One of the Simplest Cells
Whereas complex cells can manufacture essential nutrients from simple feedstock molecules, simpler cells must import more of the necessary nutrients. Therefore, transportation of a variety of molecules across the membrane actually becomes more important in simpler cells. The majority of the required protein channels consume energy (in the form of ATP).5 A recent study proposed that membrane transport accounts for approximately 20 percent of energy consumption in one of the simplest known cells, JVCI Syn3A.6
Another layer of required complexity of cell membranes is the fundamental asymmetry of the bilayer: the inner (cytoplasmic) leaflet contains different lipids and protein orientations from the outer (extracellular) leaflet.7 For example, glycolipids are always found in the outer leaflet. No prebiotic natural process can produce this type of asymmetric lipid bilayer.
The very simple “membranes” produced by placing amphiphilic molecules in water are more like soap bubbles or lava lamps than actual cell membranes. Suggesting that cell membranes are easy to produce in prebiotic conditions demonstrates a fundamental ignorance of the function of cell membranes. To sustain life, membranes must have been complex from the very start — actively and selectively permeable. Yes, origin-of-life researchers have a lot of explaining to do, even when it comes to cell membranes.

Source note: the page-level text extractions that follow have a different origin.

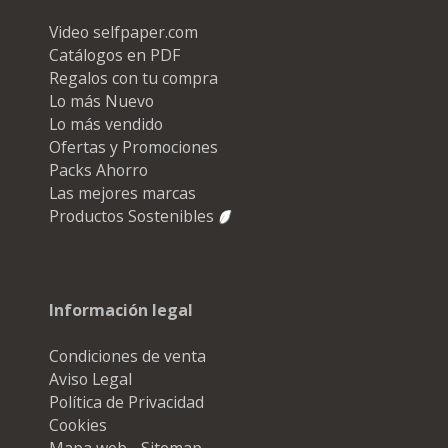
Video selfpaper.com
Catálogos en PDF
Regalos con tu compra
Lo más Nuevo
Lo más vendido
Ofertas y Promociones
Packs Ahorro
Las mejores marcas
Productos Sostenibles
Información legal
Condiciones de venta
Aviso Legal
Política de Privacidad
Cookies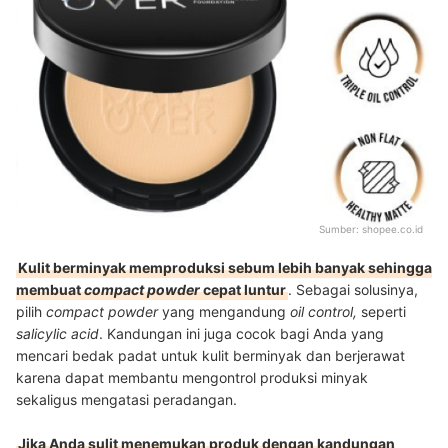
Sumber:
shopee.co.id
Kulit berminyak memproduksi sebum lebih banyak sehingga
membuat
compact powder
cepat luntur
. Sebagai solusinya,
pilih
compact powder
yang mengandung
oil control,
seperti
salicylic acid
. Kandungan ini juga cocok bagi Anda yang
mencari bedak padat untuk kulit berminyak dan berjerawat
karena dapat membantu mengontrol produksi minyak
sekaligus mengatasi peradangan.
Jika Anda sulit menemukan produk dengan kandungan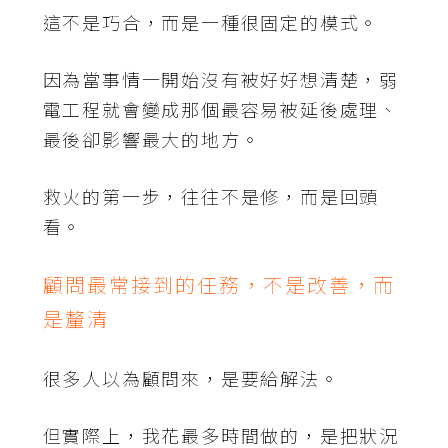
這不是巧合，而是一種很固定的模式。
因為當事情一開始沒有被好好想清楚，弱
電工程就會變成那個最容易被延後處理、
最後卻影響最大的地方。
救火的第一步，往往不是修，而是回頭
看。
顧問最常接到的任務，不是改善，而
是釐清
很多人以為顧問來，是要給解法。
但實際上，我花最多時間做的，是把狀況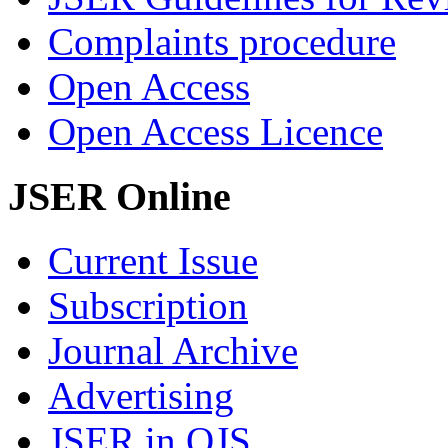
Complaints procedure
Open Access
Open Access Licence
JSER Online
Current Issue
Subscription
Journal Archive
Advertising
JSER in OJS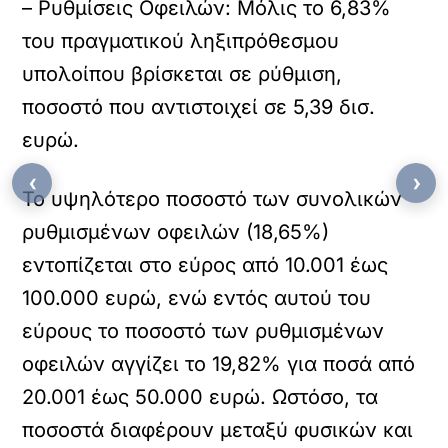
– Ρυθμίσεις Οφειλών: Μόλις το 6,83%
του πραγματικού ληξιπρόθεσμου
υπολοίπου βρίσκεται σε ρύθμιση,
ποσοστό που αντιστοιχεί σε 5,39 δισ.
ευρώ.
‹
›
Το υψηλότερο ποσοστό των συνολικών
ρυθμισμένων οφειλών (18,65%)
εντοπίζεται στο εύρος από 10.001 έως
100.000 ευρώ, ενώ εντός αυτού του
εύρους το ποσοστό των ρυθμισμένων
οφειλών αγγίζει το 19,82% για ποσά από
20.001 έως 50.000 ευρώ. Ωστόσο, τα
ποσοστά διαφέρουν μεταξύ φυσικών και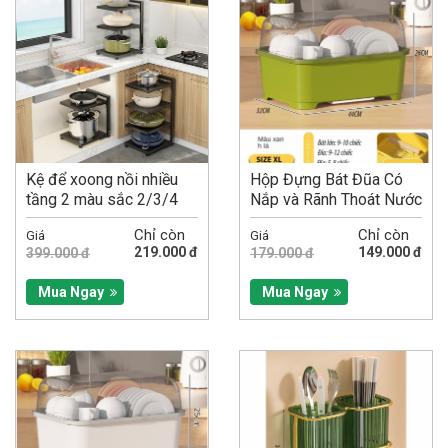
Kệ để xoong nồi nhiều
Hộp Đựng Bát Đũa Có
tầng 2 màu sắc 2/3/4
Nắp và Rãnh Thoát Nước
tầng có...
Size XL
Chỉ còn
Chỉ còn
Giá
Giá
219.000 đ
149.000 đ
399.000 đ
179.000 đ
Mua Ngay
Mua Ngay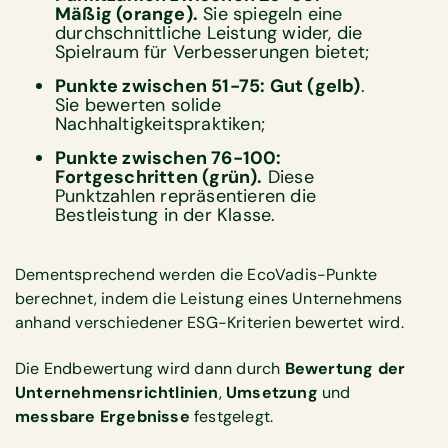
Mäßig (orange).
Sie spiegeln eine
durchschnittliche Leistung wider, die
Spielraum für Verbesserungen bietet;
Punkte zwischen 51-75: Gut (gelb)
.
Sie bewerten solide
Nachhaltigkeitspraktiken;
Punkte zwischen 76-100:
Fortgeschritten (grün).
Diese
Punktzahlen repräsentieren die
Bestleistung in der Klasse.
Dementsprechend werden die EcoVadis-Punkte
berechnet, indem die Leistung eines Unternehmens
anhand verschiedener ESG-Kriterien bewertet wird.
Die Endbewertung wird dann durch
Bewertung der
Unternehmensrichtlinien
,
Umsetzung
und
messbare Ergebnisse
festgelegt.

- Lombard J, Lopez-Garcia P, Moreira D. The early evolution of lipid membranes and the three domains of life. Nature Reviews Microbiology 2012. 10; 507-515.
- Mansy SS et al. Template-directed synthesis of a genetic polymer in a model protocell. Nature. 2008; 454: 122-125.
- Fraser CM et al. The minimal gene complement of Mycoplasma genitalium. Science. 1995; 270; 397-403.
- Poetsch A, Wolters D. Bacterial membrane proteomics. Proteomics. 2008; 8: 4100-4122.
- Santos, JA et al. Functional and structural characterization of an ECF-type ABC transporter for vitamin B12. eLife. 2018; 7: e35828.
- Thornburg ZR et al. Fundamental behaviors emerge from simulations of a living minimal cell. Cell 2022; 185: 345-360.
- Dingjan T, Futerman AH. The fine-tuning of cell membrane lipid bilayers accentuates their compositional complexity. BioEssays 2021; 43: 2100021. DOI: 10.1002/bies.202100021.